TASK DESCRIPTION: The answer must reproduce every record exactly, with all pictures omitted.
━━━━━━━━━━
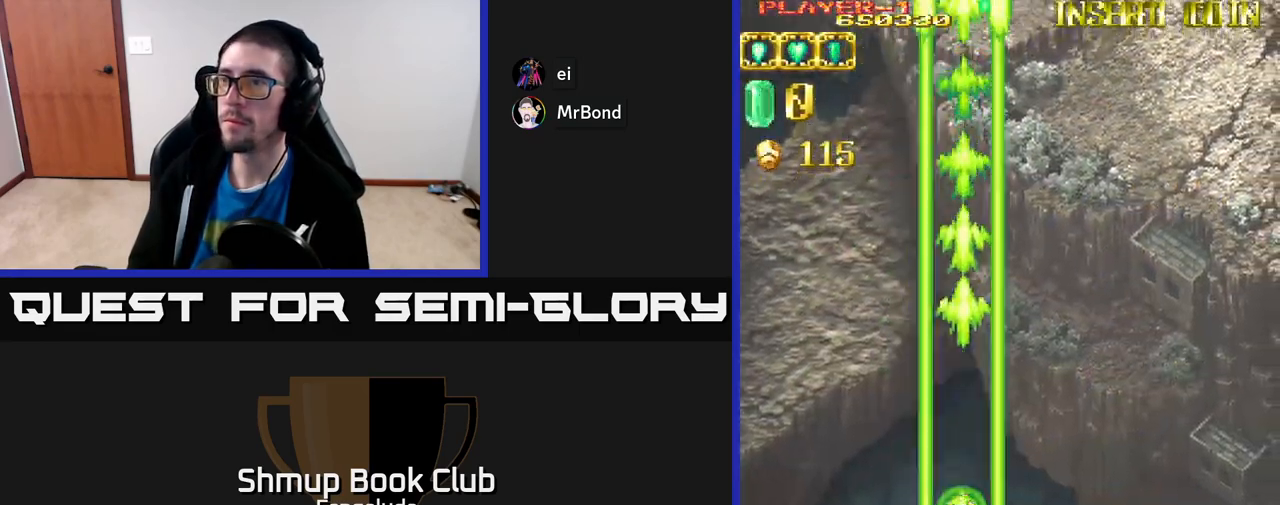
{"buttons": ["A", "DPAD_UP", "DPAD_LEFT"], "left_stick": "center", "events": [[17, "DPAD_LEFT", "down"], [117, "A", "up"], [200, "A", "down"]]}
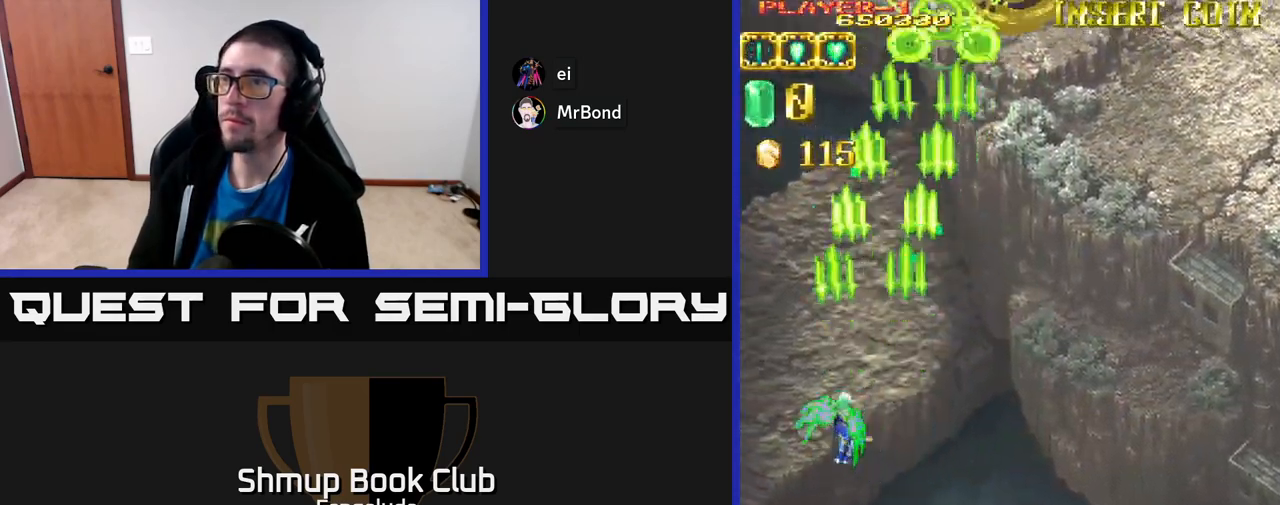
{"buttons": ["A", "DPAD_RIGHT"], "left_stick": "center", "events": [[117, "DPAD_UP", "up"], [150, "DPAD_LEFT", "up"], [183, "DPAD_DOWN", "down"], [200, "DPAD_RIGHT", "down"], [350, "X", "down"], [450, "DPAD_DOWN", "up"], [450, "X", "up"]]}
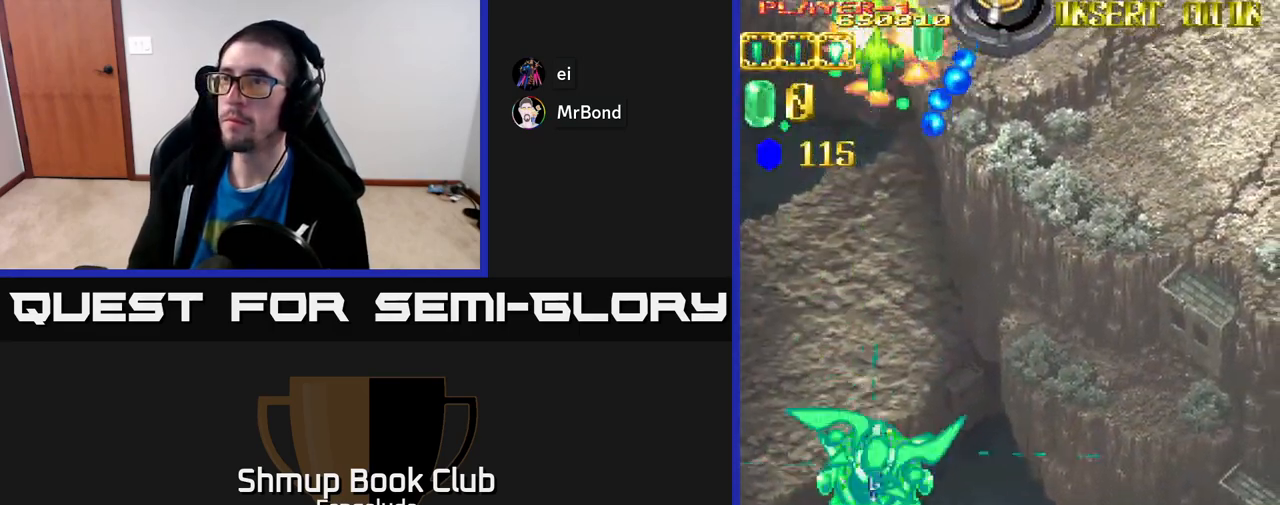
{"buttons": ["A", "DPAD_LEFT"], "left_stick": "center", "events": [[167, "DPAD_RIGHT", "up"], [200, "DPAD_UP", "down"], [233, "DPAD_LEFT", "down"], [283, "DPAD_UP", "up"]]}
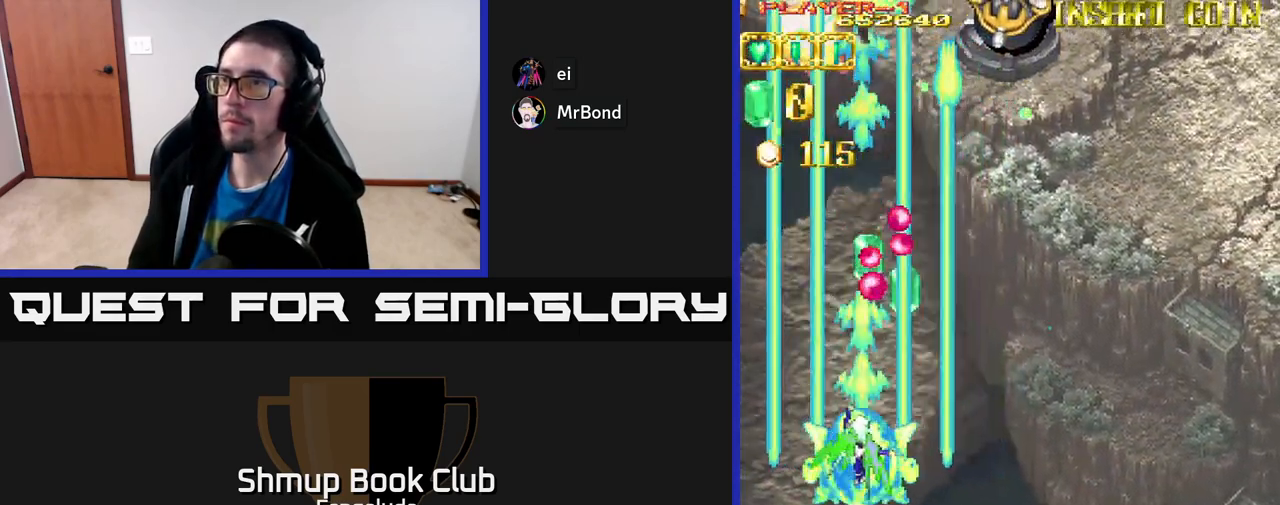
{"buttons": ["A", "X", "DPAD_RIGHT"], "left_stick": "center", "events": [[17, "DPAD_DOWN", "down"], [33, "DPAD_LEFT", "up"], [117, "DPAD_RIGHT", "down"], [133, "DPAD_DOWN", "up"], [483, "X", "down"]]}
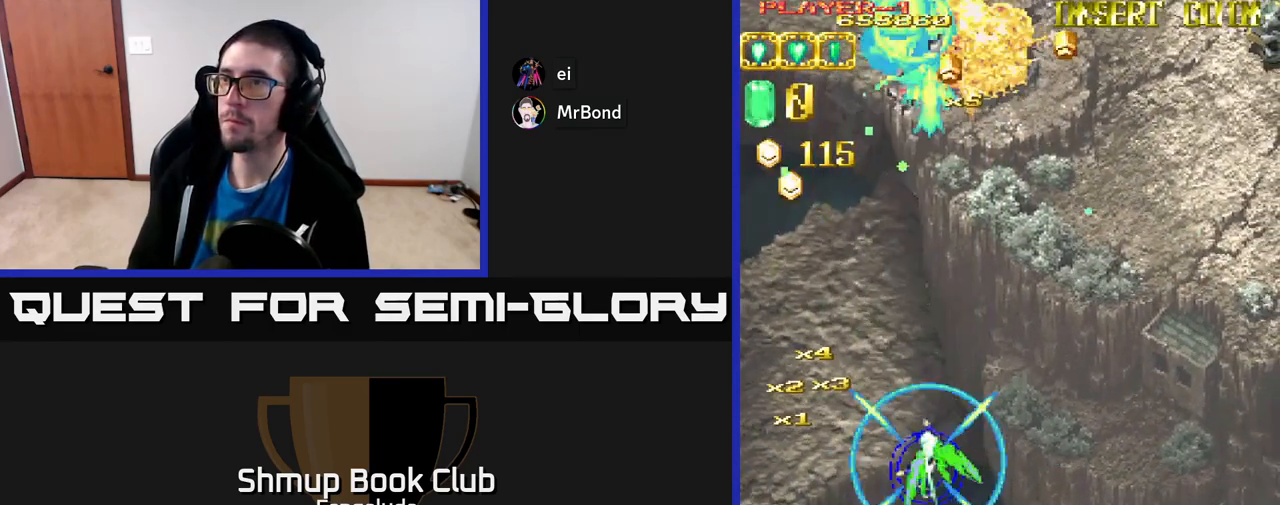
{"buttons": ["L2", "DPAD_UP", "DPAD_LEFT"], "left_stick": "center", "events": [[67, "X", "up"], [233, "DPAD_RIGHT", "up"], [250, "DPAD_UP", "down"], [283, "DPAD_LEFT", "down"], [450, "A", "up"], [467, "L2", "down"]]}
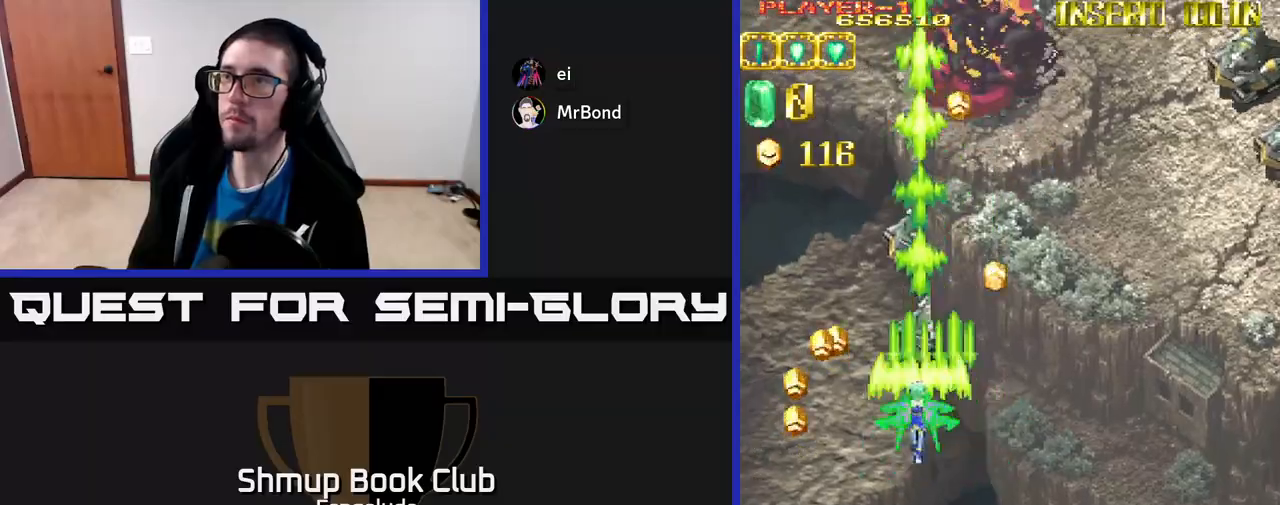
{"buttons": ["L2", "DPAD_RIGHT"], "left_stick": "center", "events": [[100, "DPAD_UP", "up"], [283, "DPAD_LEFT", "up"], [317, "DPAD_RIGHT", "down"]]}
━━━━━━━━━━
EXERCISE RESULT:
{"buttons": ["A", "DPAD_UP", "DPAD_LEFT"], "left_stick": "center", "events": [[17, "DPAD_LEFT", "down"], [117, "A", "up"], [200, "A", "down"]]}
{"buttons": ["A", "DPAD_RIGHT"], "left_stick": "center", "events": [[117, "DPAD_UP", "up"], [150, "DPAD_LEFT", "up"], [183, "DPAD_DOWN", "down"], [200, "DPAD_RIGHT", "down"], [350, "X", "down"], [450, "DPAD_DOWN", "up"], [450, "X", "up"]]}
{"buttons": ["A", "DPAD_LEFT"], "left_stick": "center", "events": [[167, "DPAD_RIGHT", "up"], [200, "DPAD_UP", "down"], [233, "DPAD_LEFT", "down"], [283, "DPAD_UP", "up"]]}
{"buttons": ["A", "X", "DPAD_RIGHT"], "left_stick": "center", "events": [[17, "DPAD_DOWN", "down"], [33, "DPAD_LEFT", "up"], [117, "DPAD_RIGHT", "down"], [133, "DPAD_DOWN", "up"], [483, "X", "down"]]}
{"buttons": ["L2", "DPAD_UP", "DPAD_LEFT"], "left_stick": "center", "events": [[67, "X", "up"], [233, "DPAD_RIGHT", "up"], [250, "DPAD_UP", "down"], [283, "DPAD_LEFT", "down"], [450, "A", "up"], [467, "L2", "down"]]}
{"buttons": ["L2", "DPAD_RIGHT"], "left_stick": "center", "events": [[100, "DPAD_UP", "up"], [283, "DPAD_LEFT", "up"], [317, "DPAD_RIGHT", "down"]]}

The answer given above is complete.